Task instructions:
Below are records; write all of them out exactly.

Supplied entries:
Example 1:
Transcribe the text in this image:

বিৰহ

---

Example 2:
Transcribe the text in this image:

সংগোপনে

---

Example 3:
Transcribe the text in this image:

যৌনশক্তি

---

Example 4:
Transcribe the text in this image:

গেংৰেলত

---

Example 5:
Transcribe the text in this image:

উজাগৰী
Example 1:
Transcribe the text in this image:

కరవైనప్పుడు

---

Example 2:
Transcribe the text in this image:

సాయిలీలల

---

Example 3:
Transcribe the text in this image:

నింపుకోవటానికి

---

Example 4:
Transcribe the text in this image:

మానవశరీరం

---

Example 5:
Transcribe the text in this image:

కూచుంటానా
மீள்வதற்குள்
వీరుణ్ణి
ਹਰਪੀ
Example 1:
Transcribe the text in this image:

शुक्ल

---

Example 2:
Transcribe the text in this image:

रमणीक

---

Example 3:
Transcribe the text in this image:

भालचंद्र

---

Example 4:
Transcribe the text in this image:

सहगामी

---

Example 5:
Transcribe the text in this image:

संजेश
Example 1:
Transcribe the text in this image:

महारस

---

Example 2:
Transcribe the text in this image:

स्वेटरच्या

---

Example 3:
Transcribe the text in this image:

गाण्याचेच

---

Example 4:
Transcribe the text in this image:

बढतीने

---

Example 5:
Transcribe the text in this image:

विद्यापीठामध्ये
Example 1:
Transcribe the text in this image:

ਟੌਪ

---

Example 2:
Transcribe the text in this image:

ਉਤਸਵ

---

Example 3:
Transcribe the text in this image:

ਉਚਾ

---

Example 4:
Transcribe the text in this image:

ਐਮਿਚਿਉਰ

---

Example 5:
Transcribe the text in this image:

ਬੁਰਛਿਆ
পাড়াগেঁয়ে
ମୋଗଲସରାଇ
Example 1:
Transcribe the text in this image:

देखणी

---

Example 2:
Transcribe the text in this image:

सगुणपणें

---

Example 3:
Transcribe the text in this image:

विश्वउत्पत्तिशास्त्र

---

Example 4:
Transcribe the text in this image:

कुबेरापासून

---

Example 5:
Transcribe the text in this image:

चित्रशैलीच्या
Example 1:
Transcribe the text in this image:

Output of the exercise:
Example 1:
Transcribe the text in this image:

বিৰহ

---

Example 2:
Transcribe the text in this image:

সংগোপনে

---

Example 3:
Transcribe the text in this image:

যৌনশক্তি

---

Example 4:
Transcribe the text in this image:

গেংৰেলত

---

Example 5:
Transcribe the text in this image:

উজাগৰী
Example 1:
Transcribe the text in this image:

కరవైనప్పుడు

---

Example 2:
Transcribe the text in this image:

సాయిలీలల

---

Example 3:
Transcribe the text in this image:

నింపుకోవటానికి

---

Example 4:
Transcribe the text in this image:

మానవశరీరం

---

Example 5:
Transcribe the text in this image:

కూచుంటానా
மீள்வதற்குள்
వీరుణ్ణి
ਹਰਪੀ
Example 1:
Transcribe the text in this image:

शुक्ल

---

Example 2:
Transcribe the text in this image:

रमणीक

---

Example 3:
Transcribe the text in this image:

भालचंद्र

---

Example 4:
Transcribe the text in this image:

सहगामी

---

Example 5:
Transcribe the text in this image:

संजेश
Example 1:
Transcribe the text in this image:

महारस

---

Example 2:
Transcribe the text in this image:

स्वेटरच्या

---

Example 3:
Transcribe the text in this image:

गाण्याचेच

---

Example 4:
Transcribe the text in this image:

बढतीने

---

Example 5:
Transcribe the text in this image:

विद्यापीठामध्ये
Example 1:
Transcribe the text in this image:

ਟੌਪ

---

Example 2:
Transcribe the text in this image:

ਉਤਸਵ

---

Example 3:
Transcribe the text in this image:

ਉਚਾ

---

Example 4:
Transcribe the text in this image:

ਐਮਿਚਿਉਰ

---

Example 5:
Transcribe the text in this image:

ਬੁਰਛਿਆ
পাড়াগেঁয়ে
ମୋଗଲସରାଇ
Example 1:
Transcribe the text in this image:

देखणी

---

Example 2:
Transcribe the text in this image:

सगुणपणें

---

Example 3:
Transcribe the text in this image:

विश्वउत्पत्तिशास्त्र

---

Example 4:
Transcribe the text in this image:

कुबेरापासून

---

Example 5:
Transcribe the text in this image:

चित्रशैलीच्या
Example 1:
Transcribe the text in this image:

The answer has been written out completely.